A systematic review including 9 studies with a total of 849 subjects was abstracted in DARE. Furosemide at doses of 1 or 2.5 mg/hour (intravenous infusion) or 80 mg (single intravenous bolus) in the prevention trials and 600 to 3400 mg/day in the treatment trials was compared to placebo. Outcome measures not significantly different after furosemide treatment were in-hospital mortality (RR 1.11, 95% CI 0.92 to 1.33), risk for requiring renal replacement therapy or dialysis (RR 0.99, 95% CI 0.80 to 1.22), number of dialysis sessions required (weight mean difference, WMD -0.48 sessions, 95% CI -1.45 to 0.50), and proportion of patients with persistent oliguria (urine output < 500 ml/day: RR 0.54, 95% CI 0.18 to 1.61). Stratifying studies that used furosemide to prevent or treat acute renal failure did not change the results on mortality and the risk for requiring dialysis. High-dose furosemide (1 to 3.4 g/day) was associated with a suggestion of an increased risk of temporary deafness and tinnitus (RR 3.97, 95% CI 1.00 to 15.78).

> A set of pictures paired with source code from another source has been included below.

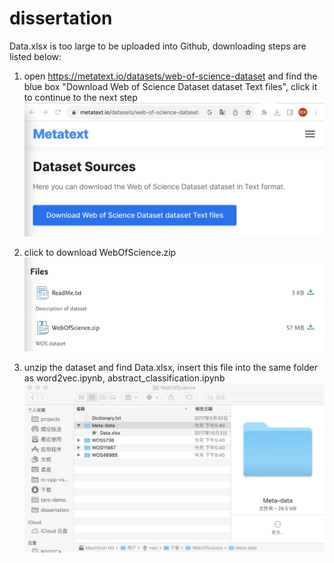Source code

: # dissertation

Data.xlsx is too large to be uploaded into Github, downloading steps are listed below:

1. open https://metatext.io/datasets/web-of-science-dataset and find the blue box "Download Web of Science Dataset dataset Text files", click it to continue to the next step
![image](https://github.com/shiwanhe/dissertation/blob/main/dataset.jpg)

2. click to download WebOfScience.zip
![image](https://github.com/shiwanhe/dissertation/blob/main/download_dataset_step1.jpg)

3. unzip the dataset and find Data.xlsx, insert this file into the same folder as word2vec.ipynb, abstract_classification.ipynb
![image](https://github.com/shiwanhe/dissertation/blob/main/download_large_dataset_step2.jpg)

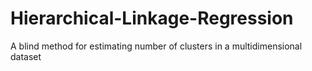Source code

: # Hierarchical-Linkage-Regression
A blind method for estimating number of clusters in a multidimensional dataset
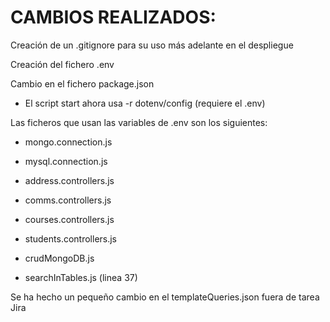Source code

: # CAMBIOS REALIZADOS:

Creación de un .gitignore para su uso más adelante en el despliegue

Creación del fichero .env

Cambio en el fichero package.json
- El script start ahora usa -r dotenv/config (requiere el .env)

Las ficheros que usan las variables de .env son los siguientes:
- mongo.connection.js
- mysql.connection.js

- address.controllers.js
- comms.controllers.js
- courses.controllers.js
- students.controllers.js

- crudMongoDB.js
- searchInTables.js (linea 37)

Se ha hecho un pequeño cambio en el templateQueries.json fuera de tarea Jira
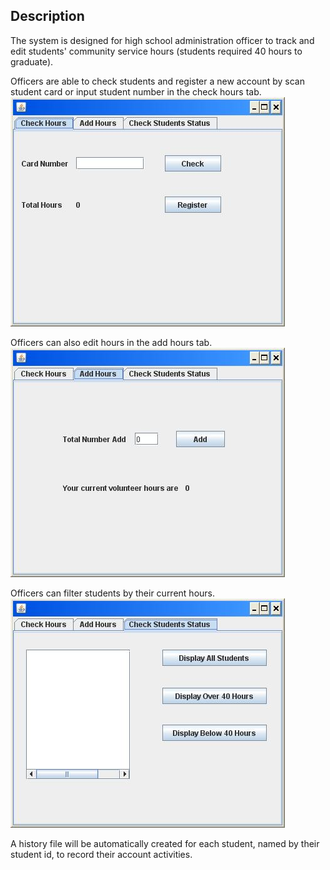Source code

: ## Description
The system is designed for high school administration officer to track and edit students' community service hours (students required 40 hours to graduate).

Officers are able to check students and register a new account by scan student card or input student number in the check hours tab.<br />
![Alt text](https://github.com/LeoZ123/Record-System/blob/master/Interface/face.jpg)

Officers can also edit hours in the add hours tab.<br />
![Alt text](https://github.com/LeoZ123/Record-System/blob/master/Interface/face2.jpg)

Officers can filter students by their current hours.<br />
![Alt text](https://github.com/LeoZ123/Record-System/blob/master/Interface/face3.jpg)

A history file will be automatically created for each student, named by their student id, to record their account activities.
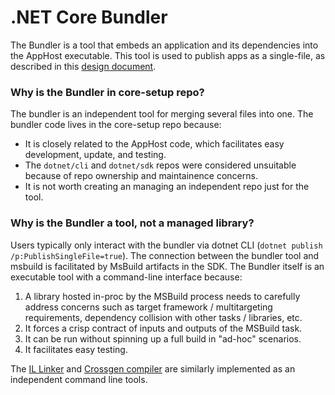 .NET Core Bundler
===================================

The Bundler is a tool that embeds an application and its dependencies into the AppHost executable. This tool is used to publish apps as a single-file, as described in this [design document](https://github.com/dotnet/designs/blob/master/accepted/single-file/design.md).

### Why is the Bundler in core-setup repo?

The bundler is an independent tool for merging several files into one. 
The bundler code lives in the core-setup repo because:
* It is closely related to the AppHost code, which facilitates easy development, update, and testing.
* The `dotnet/cli` and `dotnet/sdk` repos were considered unsuitable because of repo ownership and maintainence concerns.
* It is not worth creating an managing an independent repo just for the tool. 

### Why is the Bundler a tool, not a managed library?

Users typically only interact with the bundler via dotnet CLI (`dotnet publish /p:PublishSingleFile=true`). The connection between the bundler tool and msbuild is facilitated by MsBuild artifacts in the SDK.  The Bundler itself is an executable tool with a command-line interface because: 

1. A library hosted in-proc by the MSBuild process needs to carefully address concerns such as target framework / multitargeting requirements, dependency collision with other tasks / libraries, etc. 
2. It forces a crisp contract of inputs and outputs of the MSBuild task.
3. It can be run without spinning up a full build in "ad-hoc" scenarios.
4. It facilitates easy testing.

The [IL Linker](https://github.com/mono/linker) and [Crossgen compiler](https://github.com/dotnet/coreclr/tree/master/src/tools/crossgen) are similarly implemented as an independent command line tools.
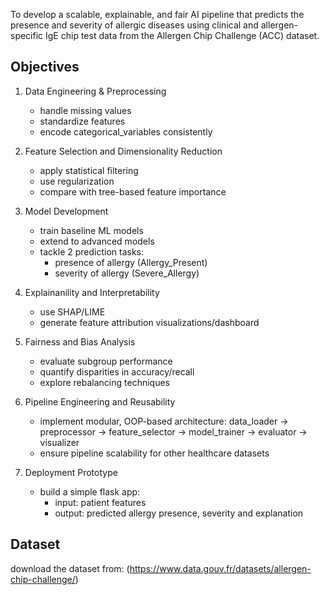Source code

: To develop a scalable, explainable, and fair AI pipeline that predicts the presence and severity of allergic diseases using clinical and allergen-specific IgE chip test data from the Allergen Chip Challenge (ACC) dataset.

## Objectives
1. Data Engineering & Preprocessing

    - handle missing values
    - standardize features
    - encode categorical_variables consistently

2. Feature Selection and Dimensionality Reduction

    - apply statistical filtering
    - use regularization
    - compare with tree-based feature importance

3. Model Development

    - train baseline ML models
    - extend to advanced models
    - tackle 2 prediction tasks:
        - presence of allergy (Allergy_Present)
        - severity of allergy (Severe_Allergy)

4. Explainanility and Interpretability

    - use SHAP/LIME
    - generate feature attribution visualizations/dashboard

5. Fairness and Bias Analysis

    - evaluate subgroup performance
    - quantify disparities in accuracy/recall
    - explore rebalancing techniques

6. Pipeline Engineering and Reusability

    - implement modular, OOP-based architecture:
    data_loader -> preprocessor -> feature_selector -> model_trainer -> evaluator -> visualizer
    - ensure pipeline scalability for other healthcare datasets

7. Deployment Prototype

    - build a simple flask app:
        - input: patient features
        - output: predicted allergy presence, severity and explanation


## Dataset
download the dataset from: (https://www.data.gouv.fr/datasets/allergen-chip-challenge/)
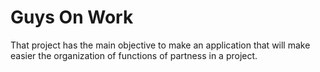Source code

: # Guys On Work

That project has the main objective to make an application that will make easier the organization of functions of partness in a project.
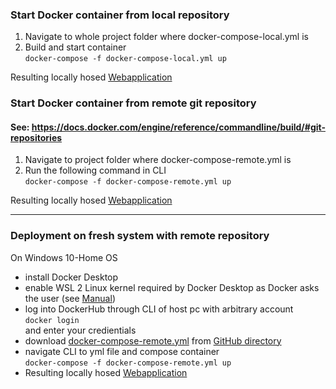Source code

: ### Start Docker container from local repository ###
1. Navigate to whole project folder where docker-compose-local.yml is
2. Build and start container <br>
   ``docker-compose -f docker-compose-local.yml up``

 
Resulting locally hosed [Webapplication](http://127.0.0.1:8000/)

### Start Docker container from remote git repository ###
#### See: https://docs.docker.com/engine/reference/commandline/build/#git-repositories
1. Navigate to project folder where docker-compose-remote.yml is
2. Run the following command in CLI <br>
   ``docker-compose -f docker-compose-remote.yml up``


Resulting locally hosed [Webapplication](http://127.0.0.1:8000/)

---
### Deployment on fresh system with remote repository
On Windows 10-Home OS
- install Docker Desktop
- enable WSL 2 Linux kernel required by Docker Desktop as Docker asks the user (see [Manual](https://docs.microsoft.com/de-de/windows/wsl/install-manual#step-4---download-the-linux-kernel-update-package))
- log into DockerHub through CLI of host pc with arbitrary account <br>
  ``docker login`` <br> and enter your credientials 
- download [docker-compose-remote.yml](docker-compose-remote.yml) from [GitHub directory](https://github.com/wagerc97/imse-docker/tree/master/compose)
- navigate CLI to yml file and compose container <br>
  ``docker-compose -f docker-compose-remote.yml up``
- Resulting locally hosed [Webapplication](http://127.0.0.1:8000/)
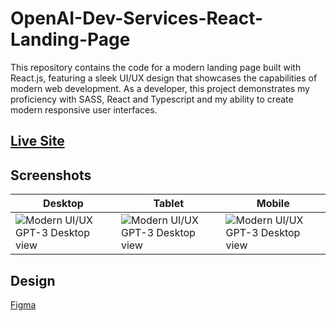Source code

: # OpenAI-Dev-Services-React-Landing-Page
This repository contains the code for a modern landing page built with React.js, featuring a sleek UI/UX design that showcases the capabilities of modern web development. As a developer, this project demonstrates my proficiency with SASS, React and Typescript and my ability to create modern responsive user interfaces. 

## [Live Site](https://aneliyappetkova.github.io/OpenAI-Dev-Services-React-Landing-Page/)

## Screenshots

| Desktop | Tablet | Mobile |
| ----------- | ----------- | ----------- |
| ![Modern UI/UX GPT-3 Desktop view](https://aneliyappetkova.github.io/OpenAI-Dev-Services-React-Landing-Page/desktop.png) | ![Modern UI/UX GPT-3 Desktop view](https://aneliyappetkova.github.io/OpenAI-Dev-Services-React-Landing-Page/tablet.png) | ![Modern UI/UX GPT-3 Desktop view](https://aneliyappetkova.github.io/OpenAI-Dev-Services-React-Landing-Page/mobile.png) |

## Design

[Figma](https://www.figma.com/file/lz9lLpFHMxHm2odnwM3R0z/gpt3)


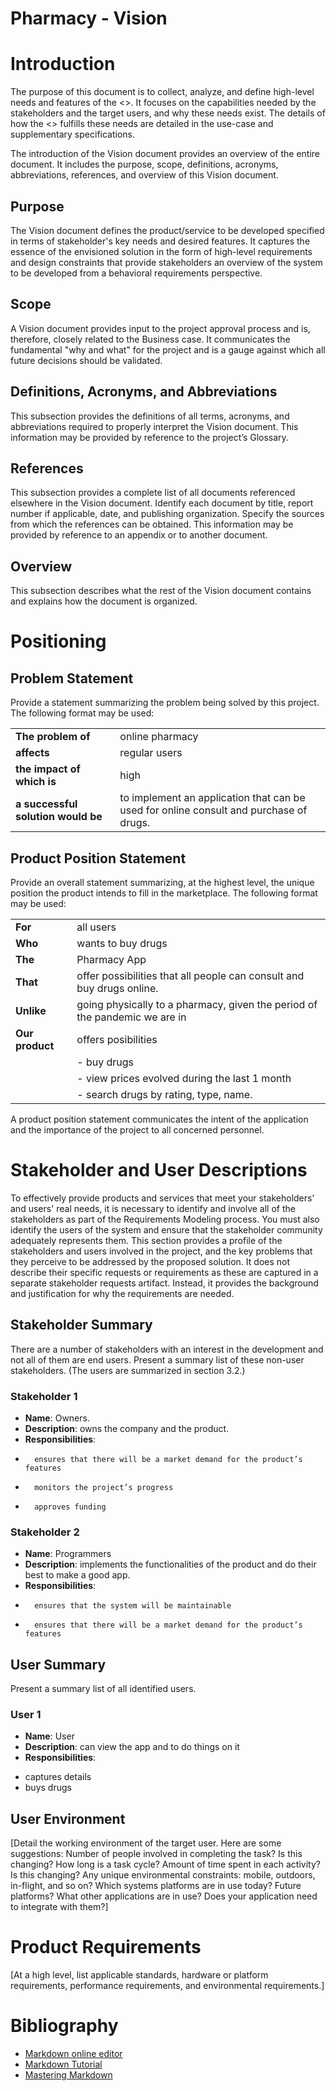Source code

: # Pharmacy - Vision

# Introduction
The purpose of this document is to collect, analyze, and define high-level needs and features of the <<Pharmacy>>. It focuses on the capabilities needed by the stakeholders and the target users, and why these needs exist. The details of how the <<Pharmacy>> fulfills these needs are detailed in the use-case and supplementary specifications.

The introduction of the Vision document provides an overview of the entire document. It includes the purpose, scope, definitions, acronyms, abbreviations, references, and overview of this Vision document.

## Purpose
The Vision document defines the product/service to be developed specified in terms of stakeholder's key needs and desired features. It captures the essence of the envisioned solution in the form of high-level requirements and design constraints that provide stakeholders an overview of the system to be developed from a behavioral requirements perspective.

## Scope
A Vision document provides input to the project approval process and is, therefore, closely related to the Business case. It communicates the fundamental "why and what" for the project and is a gauge against which all future decisions should be validated.

## Definitions, Acronyms, and Abbreviations
This subsection provides the definitions of all terms, acronyms, and abbreviations required to properly interpret the Vision document. This information may be provided by reference to the project’s Glossary.

## References
This subsection provides a complete list of all documents referenced elsewhere in the Vision document. Identify each document by title, report number if applicable, date, and publishing organization. Specify the sources from which the references can be obtained. This information may be provided by reference to an appendix or to another document.

## Overview
This subsection describes what the rest of the Vision document contains and explains how the document is organized.

# Positioning
## Problem Statement
Provide a statement summarizing the problem being solved by this project. The following format may be used:

|||
|----|------- |
| **The problem of** | online pharmacy
| **affects**  | regular users
| **the impact of which is** |  high
| **a successful solution would be** | to implement an application that can be used for online consult and purchase of drugs.

## Product Position Statement
Provide an overall statement summarizing, at the highest level, the unique position the product intends to fill in the marketplace. The following format may be used:

|||
|----|------- |
| **For** | all users |
| **Who** | wants to buy drugs |
| **The** | Pharmacy App|
| **That** | offer possibilities that all people can consult and buy drugs online. 
| **Unlike** | going physically to a pharmacy, given the period of the pandemic we are in
| **Our product** | offers posibilities
||-	buy drugs
||-	view prices evolved during the last 1 month
||-	search drugs by rating, type, name.

A product position statement communicates the intent of the application and the importance of the project to all concerned personnel.

# Stakeholder and User Descriptions
To effectively provide products and services that meet your stakeholders’ and users' real needs, it is necessary to identify and involve all of the stakeholders as part of the Requirements Modeling process. You must also identify the users of the system and ensure that the stakeholder community adequately represents them. This section provides a profile of the stakeholders and users involved in the project, and the key problems that they perceive to be addressed by the proposed solution. It does not describe their specific requests or requirements as these are captured in a separate stakeholder requests artifact. Instead, it provides the background and justification for why the requirements are needed.

## Stakeholder Summary
There are a number of stakeholders with an interest in the development and not all of them are end users. Present a summary list of these non-user stakeholders. (The users are summarized in section 3.2.)

### Stakeholder 1
* **Name**: Owners.
* **Description**: owns the company and the product.
* **Responsibilities**: 
-    	ensures that there will be a market demand for the product’s features
-    	monitors the project’s progress
-    	approves funding
    

### Stakeholder 2
* **Name**: Programmers
* **Description**: implements the functionalities of the product and do their best to make a good app.
* **Responsibilities**: 
-     	ensures that the system will be maintainable
-     	ensures that there will be a market demand for the product’s features
    

## User Summary
Present a summary list of all identified users.

### User 1
* **Name**: User
* **Description**: can view the app and to do things on it
* **Responsibilities**: 
-	captures details
- 	buys drugs


## User Environment
[Detail the working environment of the target user. Here are some suggestions:
Number of people involved in completing the task? Is this changing?
How long is a task cycle? Amount of time spent in each activity? Is this changing?
Any unique environmental constraints: mobile, outdoors, in-flight, and so on?
Which systems platforms are in use today? Future platforms?
What other applications are in use? Does your application need to integrate with them?]

# Product Requirements
[At a high level, list applicable standards, hardware or platform requirements, performance requirements, and environmental requirements.]

# Bibliography

- [Markdown online editor](http://dillinger.io/)
- [Markdown Tutorial](https://www.markdowntutorial.com )
- [Mastering Markdown](https://guides.github.com/features/mastering-markdown/)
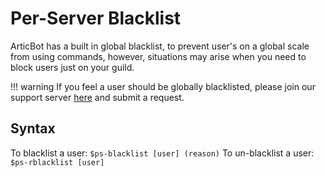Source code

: # Per-Server Blacklist
ArticBot has a built in global blacklist, to prevent user's on a global scale from using commands, however, situations may arise when you need to block users just on your guild.

!!! warning
    If you feel a user should be globally blacklisted, please join our support server [here]() and submit a request.

## Syntax
To blacklist a user:
`$ps-blacklist [user] (reason)`
To un-blacklist a user:
`$ps-rblacklist [user]`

In a pilot multi-center randomized blinded placebo-controlled trial adult patients with AKI were randomly allocated to furosemide bolus and infusion (n=37) or 0.9% saline placebo (n=36). Primary endpoint was worsening AKI, defined by the RIFLE criteria. Groups were similar at baseline. No differences were found in the proportion with worsening AKI (43.2% vs. 37.1%, p=0.6), kidney recovery (29.7% vs. 42.9%, p=0.3), or renal replacement therapy (27.0% s. 28.6%, p=0.8). Adverse events, mostly electrolyte abnormalities, were more common in furosemide-treated patients (p<0.001). Protocol deviations were common, due often to supplementary furosemide.
Comment: The quality of evidence is downgraded by study quality (inadequate or unclear allocation concealment in some studies) and by imprecise results (limited study size for each comparison).